▶ **THE PROBLEM**: Retype the material from the line with "Epoch 6/10... Discriminator Loss: 1.2035..." to the line with "Epoch 6/10... Discriminator Loss: 1.0890...", with both of those lines included.

EXTRACTED MATERIAL below:

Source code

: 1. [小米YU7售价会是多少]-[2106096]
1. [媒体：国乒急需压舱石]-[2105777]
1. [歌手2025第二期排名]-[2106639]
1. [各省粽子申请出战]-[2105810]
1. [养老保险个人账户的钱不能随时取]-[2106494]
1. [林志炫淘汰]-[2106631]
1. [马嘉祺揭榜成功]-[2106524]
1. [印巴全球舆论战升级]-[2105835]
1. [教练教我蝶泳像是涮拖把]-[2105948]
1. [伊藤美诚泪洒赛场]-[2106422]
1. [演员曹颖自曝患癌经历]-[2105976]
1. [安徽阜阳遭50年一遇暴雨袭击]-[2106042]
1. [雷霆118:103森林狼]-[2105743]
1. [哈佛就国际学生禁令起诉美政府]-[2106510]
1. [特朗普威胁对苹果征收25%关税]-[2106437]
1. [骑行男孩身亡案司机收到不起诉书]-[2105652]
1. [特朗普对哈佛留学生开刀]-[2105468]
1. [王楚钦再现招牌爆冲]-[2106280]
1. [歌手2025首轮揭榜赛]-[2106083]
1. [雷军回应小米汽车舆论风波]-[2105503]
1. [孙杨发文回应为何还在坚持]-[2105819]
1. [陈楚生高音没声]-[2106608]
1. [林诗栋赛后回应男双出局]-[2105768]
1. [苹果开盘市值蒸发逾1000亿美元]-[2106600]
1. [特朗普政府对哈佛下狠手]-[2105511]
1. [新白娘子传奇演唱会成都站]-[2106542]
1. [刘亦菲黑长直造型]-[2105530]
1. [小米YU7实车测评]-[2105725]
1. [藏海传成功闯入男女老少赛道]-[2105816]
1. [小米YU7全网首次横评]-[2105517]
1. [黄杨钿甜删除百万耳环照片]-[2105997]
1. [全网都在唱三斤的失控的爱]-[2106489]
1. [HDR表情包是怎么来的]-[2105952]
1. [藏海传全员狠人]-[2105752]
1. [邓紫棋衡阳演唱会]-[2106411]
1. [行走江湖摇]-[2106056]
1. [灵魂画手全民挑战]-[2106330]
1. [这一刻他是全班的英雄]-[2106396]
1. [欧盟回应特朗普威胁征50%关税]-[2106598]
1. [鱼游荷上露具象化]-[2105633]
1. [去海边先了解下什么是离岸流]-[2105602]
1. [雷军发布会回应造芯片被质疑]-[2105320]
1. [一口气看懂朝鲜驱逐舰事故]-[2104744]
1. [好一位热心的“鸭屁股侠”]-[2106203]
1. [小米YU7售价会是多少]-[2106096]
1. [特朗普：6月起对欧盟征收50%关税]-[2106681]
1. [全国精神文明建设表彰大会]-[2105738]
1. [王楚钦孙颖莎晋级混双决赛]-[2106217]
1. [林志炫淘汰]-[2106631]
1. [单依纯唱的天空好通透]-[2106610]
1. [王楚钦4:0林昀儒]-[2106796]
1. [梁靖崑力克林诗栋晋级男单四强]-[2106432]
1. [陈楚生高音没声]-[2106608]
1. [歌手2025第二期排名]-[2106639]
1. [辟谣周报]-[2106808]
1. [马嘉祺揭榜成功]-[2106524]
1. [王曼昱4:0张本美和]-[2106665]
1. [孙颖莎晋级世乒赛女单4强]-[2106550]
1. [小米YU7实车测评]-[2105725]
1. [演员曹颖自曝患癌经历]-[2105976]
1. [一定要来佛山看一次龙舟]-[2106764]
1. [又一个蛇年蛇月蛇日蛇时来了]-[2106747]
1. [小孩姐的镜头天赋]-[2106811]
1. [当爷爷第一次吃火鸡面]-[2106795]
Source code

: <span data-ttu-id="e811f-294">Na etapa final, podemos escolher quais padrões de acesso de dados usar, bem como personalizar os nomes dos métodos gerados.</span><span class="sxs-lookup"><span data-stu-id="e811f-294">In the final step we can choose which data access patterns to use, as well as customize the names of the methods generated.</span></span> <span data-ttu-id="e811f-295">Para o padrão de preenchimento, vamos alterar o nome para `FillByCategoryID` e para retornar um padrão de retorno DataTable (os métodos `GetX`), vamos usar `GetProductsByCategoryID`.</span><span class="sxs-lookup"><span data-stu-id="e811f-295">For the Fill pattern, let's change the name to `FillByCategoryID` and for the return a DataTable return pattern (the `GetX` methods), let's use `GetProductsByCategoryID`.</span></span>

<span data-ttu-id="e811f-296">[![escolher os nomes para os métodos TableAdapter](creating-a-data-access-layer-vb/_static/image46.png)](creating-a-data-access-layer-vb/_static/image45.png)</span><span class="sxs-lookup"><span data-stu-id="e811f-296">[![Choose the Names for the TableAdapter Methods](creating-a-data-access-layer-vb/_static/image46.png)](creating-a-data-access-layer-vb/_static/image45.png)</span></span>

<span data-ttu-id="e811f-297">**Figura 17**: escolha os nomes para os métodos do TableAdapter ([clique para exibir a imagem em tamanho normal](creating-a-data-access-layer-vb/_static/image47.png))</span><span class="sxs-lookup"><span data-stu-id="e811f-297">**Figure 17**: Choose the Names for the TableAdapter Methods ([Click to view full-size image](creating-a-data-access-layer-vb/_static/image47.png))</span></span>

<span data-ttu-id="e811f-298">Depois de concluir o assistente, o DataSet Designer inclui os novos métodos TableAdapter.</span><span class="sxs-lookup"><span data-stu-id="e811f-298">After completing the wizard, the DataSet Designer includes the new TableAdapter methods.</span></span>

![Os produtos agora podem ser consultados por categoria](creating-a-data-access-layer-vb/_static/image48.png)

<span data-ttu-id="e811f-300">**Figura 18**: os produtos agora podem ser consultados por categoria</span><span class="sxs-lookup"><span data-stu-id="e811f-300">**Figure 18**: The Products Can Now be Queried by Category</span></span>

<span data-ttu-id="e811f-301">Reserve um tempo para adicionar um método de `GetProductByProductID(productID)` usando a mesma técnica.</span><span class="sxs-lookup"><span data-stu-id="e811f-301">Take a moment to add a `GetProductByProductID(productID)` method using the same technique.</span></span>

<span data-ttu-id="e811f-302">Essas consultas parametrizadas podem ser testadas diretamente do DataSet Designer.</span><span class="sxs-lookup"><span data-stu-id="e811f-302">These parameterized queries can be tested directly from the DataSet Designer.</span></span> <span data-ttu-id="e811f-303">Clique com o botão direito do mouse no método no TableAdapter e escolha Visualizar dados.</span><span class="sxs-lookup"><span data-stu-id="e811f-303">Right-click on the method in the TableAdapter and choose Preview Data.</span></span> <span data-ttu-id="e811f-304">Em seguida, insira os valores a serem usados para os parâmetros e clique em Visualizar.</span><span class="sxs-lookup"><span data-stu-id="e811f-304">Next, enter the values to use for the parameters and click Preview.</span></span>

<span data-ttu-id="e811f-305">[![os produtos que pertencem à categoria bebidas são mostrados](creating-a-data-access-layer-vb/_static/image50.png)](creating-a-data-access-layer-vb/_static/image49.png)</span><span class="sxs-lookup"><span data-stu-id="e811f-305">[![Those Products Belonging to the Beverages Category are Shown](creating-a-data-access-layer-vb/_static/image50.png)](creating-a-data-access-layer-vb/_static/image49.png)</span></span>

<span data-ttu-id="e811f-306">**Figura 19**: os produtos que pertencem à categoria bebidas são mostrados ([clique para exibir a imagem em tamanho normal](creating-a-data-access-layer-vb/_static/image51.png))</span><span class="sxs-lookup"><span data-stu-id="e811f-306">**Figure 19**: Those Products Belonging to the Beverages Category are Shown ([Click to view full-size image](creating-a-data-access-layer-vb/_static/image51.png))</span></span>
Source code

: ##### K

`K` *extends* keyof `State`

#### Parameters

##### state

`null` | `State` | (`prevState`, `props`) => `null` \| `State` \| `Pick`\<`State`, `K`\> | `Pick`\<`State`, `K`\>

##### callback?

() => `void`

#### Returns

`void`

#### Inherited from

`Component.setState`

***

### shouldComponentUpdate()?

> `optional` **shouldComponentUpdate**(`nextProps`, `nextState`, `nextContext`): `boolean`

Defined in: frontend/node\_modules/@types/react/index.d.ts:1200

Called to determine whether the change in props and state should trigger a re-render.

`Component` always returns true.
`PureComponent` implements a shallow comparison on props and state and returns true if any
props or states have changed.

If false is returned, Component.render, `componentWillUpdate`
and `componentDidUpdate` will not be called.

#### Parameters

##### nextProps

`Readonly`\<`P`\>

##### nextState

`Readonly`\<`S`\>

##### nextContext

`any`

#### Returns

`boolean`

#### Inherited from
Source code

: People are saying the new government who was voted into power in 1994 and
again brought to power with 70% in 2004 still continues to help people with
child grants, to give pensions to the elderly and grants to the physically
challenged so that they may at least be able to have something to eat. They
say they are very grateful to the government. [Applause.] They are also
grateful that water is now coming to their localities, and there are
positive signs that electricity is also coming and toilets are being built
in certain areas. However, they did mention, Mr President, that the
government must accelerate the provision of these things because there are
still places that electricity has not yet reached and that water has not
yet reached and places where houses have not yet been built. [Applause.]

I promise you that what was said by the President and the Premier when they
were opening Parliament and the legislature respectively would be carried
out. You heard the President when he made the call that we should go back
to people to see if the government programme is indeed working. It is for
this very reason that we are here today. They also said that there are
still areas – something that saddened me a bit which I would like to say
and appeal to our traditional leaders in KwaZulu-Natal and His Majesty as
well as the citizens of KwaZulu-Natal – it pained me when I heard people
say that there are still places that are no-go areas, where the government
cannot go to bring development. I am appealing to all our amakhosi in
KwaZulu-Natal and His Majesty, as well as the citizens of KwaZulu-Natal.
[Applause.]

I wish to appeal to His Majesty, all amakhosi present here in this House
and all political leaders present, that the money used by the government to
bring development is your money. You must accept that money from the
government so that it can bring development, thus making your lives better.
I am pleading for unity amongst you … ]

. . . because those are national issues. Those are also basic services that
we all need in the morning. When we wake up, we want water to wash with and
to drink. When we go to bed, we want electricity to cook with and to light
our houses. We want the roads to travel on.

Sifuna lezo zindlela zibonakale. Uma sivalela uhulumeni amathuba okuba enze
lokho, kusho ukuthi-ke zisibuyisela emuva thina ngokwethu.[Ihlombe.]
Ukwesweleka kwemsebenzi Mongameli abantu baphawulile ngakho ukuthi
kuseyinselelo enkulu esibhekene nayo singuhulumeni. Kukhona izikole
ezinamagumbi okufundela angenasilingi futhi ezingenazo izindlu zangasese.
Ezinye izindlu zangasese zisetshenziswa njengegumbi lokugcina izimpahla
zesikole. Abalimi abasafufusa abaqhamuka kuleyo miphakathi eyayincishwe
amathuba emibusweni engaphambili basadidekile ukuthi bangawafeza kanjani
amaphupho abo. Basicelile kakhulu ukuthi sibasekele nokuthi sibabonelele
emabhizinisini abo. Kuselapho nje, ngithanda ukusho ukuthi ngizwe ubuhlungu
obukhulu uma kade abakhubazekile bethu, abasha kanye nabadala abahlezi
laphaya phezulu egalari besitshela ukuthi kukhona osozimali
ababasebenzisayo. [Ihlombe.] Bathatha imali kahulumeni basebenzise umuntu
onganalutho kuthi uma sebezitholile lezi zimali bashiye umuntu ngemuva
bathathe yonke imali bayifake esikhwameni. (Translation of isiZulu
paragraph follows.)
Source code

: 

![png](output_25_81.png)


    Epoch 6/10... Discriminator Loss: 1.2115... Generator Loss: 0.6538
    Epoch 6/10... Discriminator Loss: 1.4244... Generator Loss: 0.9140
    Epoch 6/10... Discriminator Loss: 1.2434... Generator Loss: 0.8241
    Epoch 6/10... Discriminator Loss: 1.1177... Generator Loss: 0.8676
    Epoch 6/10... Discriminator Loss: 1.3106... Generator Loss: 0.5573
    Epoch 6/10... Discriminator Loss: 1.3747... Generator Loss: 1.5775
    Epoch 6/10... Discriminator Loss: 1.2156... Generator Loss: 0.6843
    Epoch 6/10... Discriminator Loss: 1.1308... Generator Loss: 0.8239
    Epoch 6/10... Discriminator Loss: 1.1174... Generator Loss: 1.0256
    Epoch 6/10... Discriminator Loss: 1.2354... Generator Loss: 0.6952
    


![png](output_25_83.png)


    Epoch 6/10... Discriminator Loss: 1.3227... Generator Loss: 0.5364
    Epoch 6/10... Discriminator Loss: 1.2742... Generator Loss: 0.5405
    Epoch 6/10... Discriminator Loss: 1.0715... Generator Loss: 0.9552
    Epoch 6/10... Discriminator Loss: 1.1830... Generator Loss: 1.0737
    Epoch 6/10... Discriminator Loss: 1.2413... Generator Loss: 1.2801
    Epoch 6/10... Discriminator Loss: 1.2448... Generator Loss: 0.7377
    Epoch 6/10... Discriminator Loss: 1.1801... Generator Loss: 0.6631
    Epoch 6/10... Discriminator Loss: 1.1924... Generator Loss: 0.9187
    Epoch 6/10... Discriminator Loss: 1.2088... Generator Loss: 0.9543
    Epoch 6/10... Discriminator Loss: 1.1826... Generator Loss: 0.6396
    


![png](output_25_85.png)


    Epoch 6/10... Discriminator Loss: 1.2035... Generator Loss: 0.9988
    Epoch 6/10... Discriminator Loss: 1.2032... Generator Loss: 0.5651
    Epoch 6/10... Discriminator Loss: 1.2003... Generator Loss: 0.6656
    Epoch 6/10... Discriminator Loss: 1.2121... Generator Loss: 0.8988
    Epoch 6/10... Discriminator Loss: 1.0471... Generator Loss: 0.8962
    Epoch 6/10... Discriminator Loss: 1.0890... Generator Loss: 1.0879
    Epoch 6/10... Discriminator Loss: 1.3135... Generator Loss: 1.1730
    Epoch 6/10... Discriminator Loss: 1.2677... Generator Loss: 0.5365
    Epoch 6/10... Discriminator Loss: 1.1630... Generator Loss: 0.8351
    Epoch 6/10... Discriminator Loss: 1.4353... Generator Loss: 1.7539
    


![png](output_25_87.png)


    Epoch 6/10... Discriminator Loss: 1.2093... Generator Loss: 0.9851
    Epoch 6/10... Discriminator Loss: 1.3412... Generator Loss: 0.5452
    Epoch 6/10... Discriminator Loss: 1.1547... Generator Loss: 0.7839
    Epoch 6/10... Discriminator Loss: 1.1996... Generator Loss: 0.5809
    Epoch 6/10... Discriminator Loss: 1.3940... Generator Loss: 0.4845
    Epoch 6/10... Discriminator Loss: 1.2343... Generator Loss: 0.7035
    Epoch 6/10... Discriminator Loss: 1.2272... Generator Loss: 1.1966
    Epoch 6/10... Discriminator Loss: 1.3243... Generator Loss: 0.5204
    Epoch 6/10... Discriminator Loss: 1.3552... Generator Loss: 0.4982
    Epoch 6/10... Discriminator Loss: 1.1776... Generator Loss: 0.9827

End of EXTRACTED MATERIAL.

▶ **EXERCISE OUTPUT**:
    Epoch 6/10... Discriminator Loss: 1.2035... Generator Loss: 0.9988
    Epoch 6/10... Discriminator Loss: 1.2032... Generator Loss: 0.5651
    Epoch 6/10... Discriminator Loss: 1.2003... Generator Loss: 0.6656
    Epoch 6/10... Discriminator Loss: 1.2121... Generator Loss: 0.8988
    Epoch 6/10... Discriminator Loss: 1.0471... Generator Loss: 0.8962
    Epoch 6/10... Discriminator Loss: 1.0890... Generator Loss: 1.0879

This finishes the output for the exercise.